## [What this exercise asks]
1. In two sentences, what does the forum thread below work through?
2. Do these statements agree with the forum thread below? Answer yes or no for each, quoting the deciding words.
(a) To find P(P(x)), every x in P(x) is replaced with P(x).
(b) The slope of P∘P(x) is its constant term.
(c) The expression y=my+m^2x+mb+b is accepted as correct.
3. In the forum thread below, what is the general form used to write a linear polynomial P(x)?

## [Passage to read]
▼
Question

Show that if P ( x ) is a linear polynomial, then the composition P o P(x) is also linear and has positive slope.

Answer 1

If P(x) is a linear polynomial, then it can be written
\[\large P(x) = mx + b\]

Answer 2

How would I find Find P(P(x))?

Answer 3

Well, to find \(\large P(P(x))\)
replace all instances of x in P(x) with another instance of P(x).

Answer 4

So, y = m(y=mx+b) + b?

Answer 5

y=m(mx+b)+b should suffice.
Now simplify it. :)

Answer 6

y=my+m^2x+mb+b?

Answer 7

Why is there a y?
\[\large P(x) = mx+b\\ \large P(P(x))=m(P(x))+b\\ \large P(P(x))=m(\color{blue}{mx+b})+b\]
Please try simplifying it again.

Answer 8

P=(m^2)x+bm+b

Answer 9

Very good.
\[\large P\circ P(x) = P(P(x))=\color{red}{m^2}x +bm+x\]
And the slope is the coefficient of x (highlighted in red)
Now, what can you say about this new slope?

Answer 10

Sorry a slight correction
\[\large P\circ P(x) = P(P(x))=\color{red}{m^2}x +bm+\color{green}b\]
▲
## [Data block]
▼
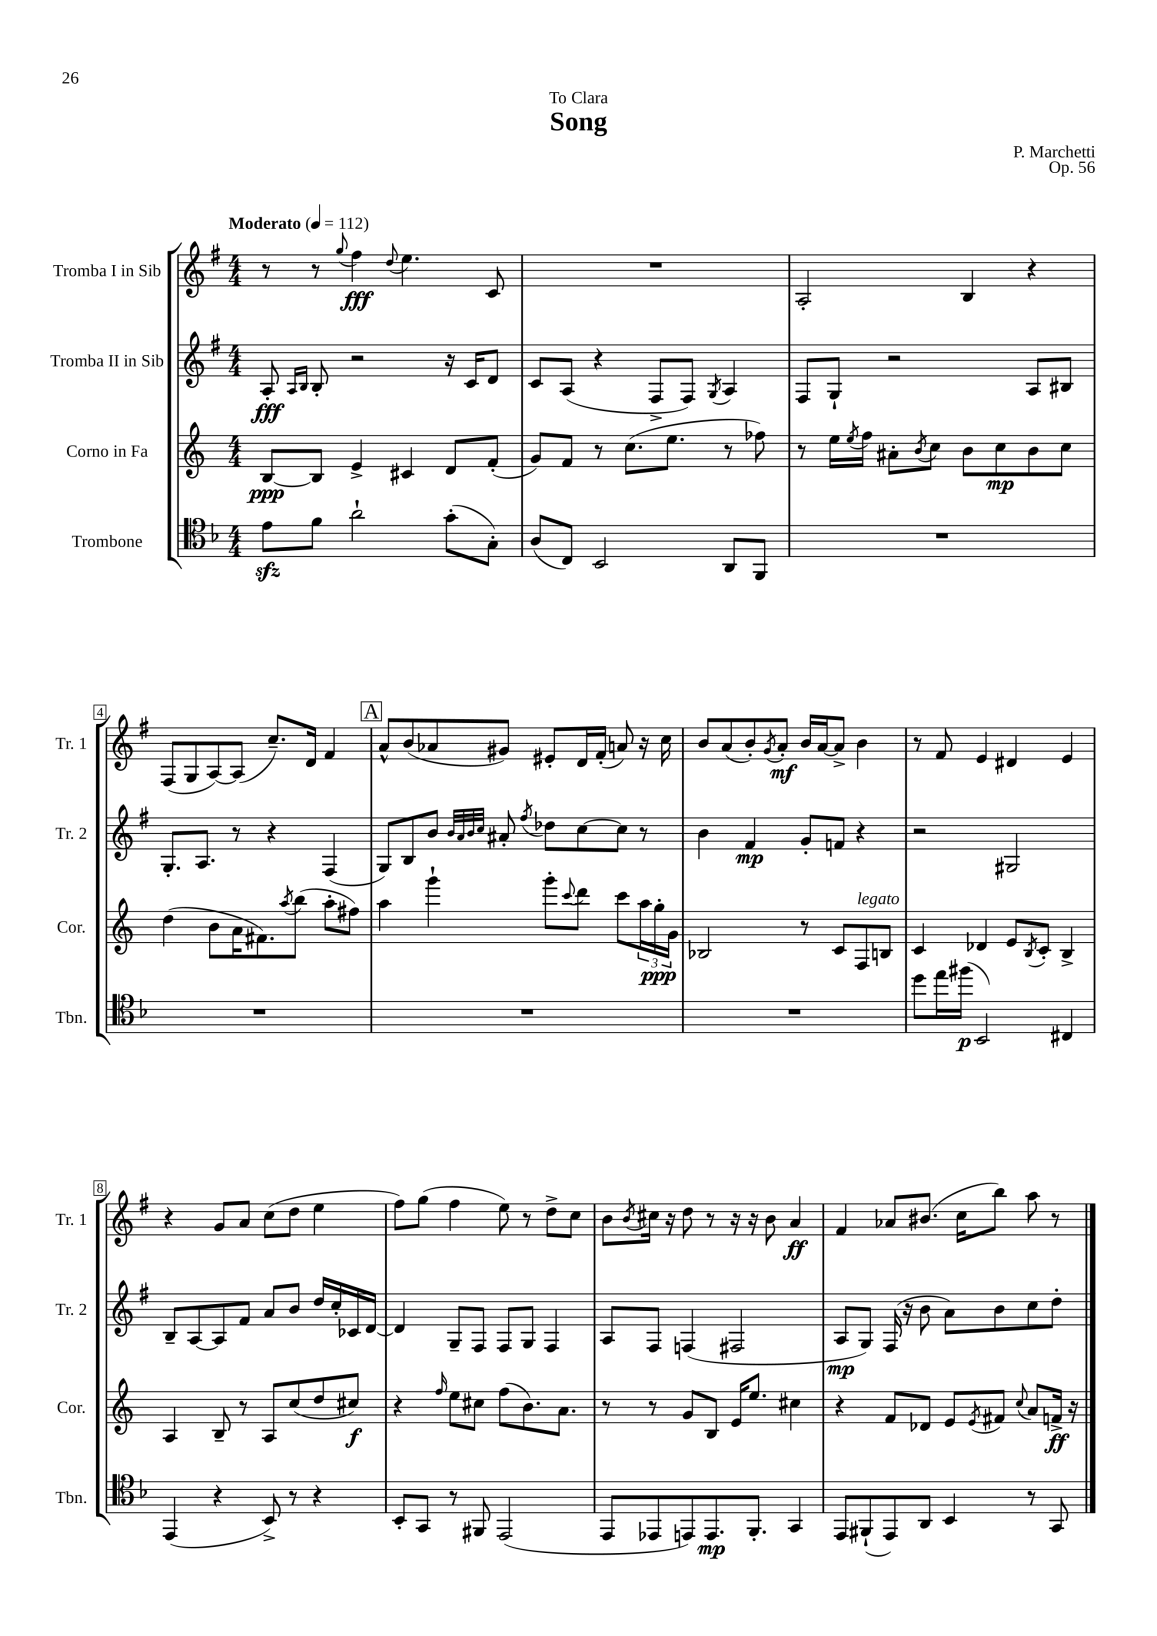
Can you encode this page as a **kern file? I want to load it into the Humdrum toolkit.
▲
## [The responses]
1. The thread starts from the task of showing that if P(x) is a linear polynomial, then P∘P(x) is also linear with positive slope, and it writes P(x) as mx + b. Replacing x in P(x) with P(x) and simplifying gives P(P(x)) = m²x + bm + b, whose slope is the coefficient of x.

2.
(a) Yes: "replace all instances of x in P(x) with another instance of P(x)."
(b) No: "And the slope is the coefficient of x (highlighted in red)"
(c) No: "Why is there a y?"

3. P(x) = mx + b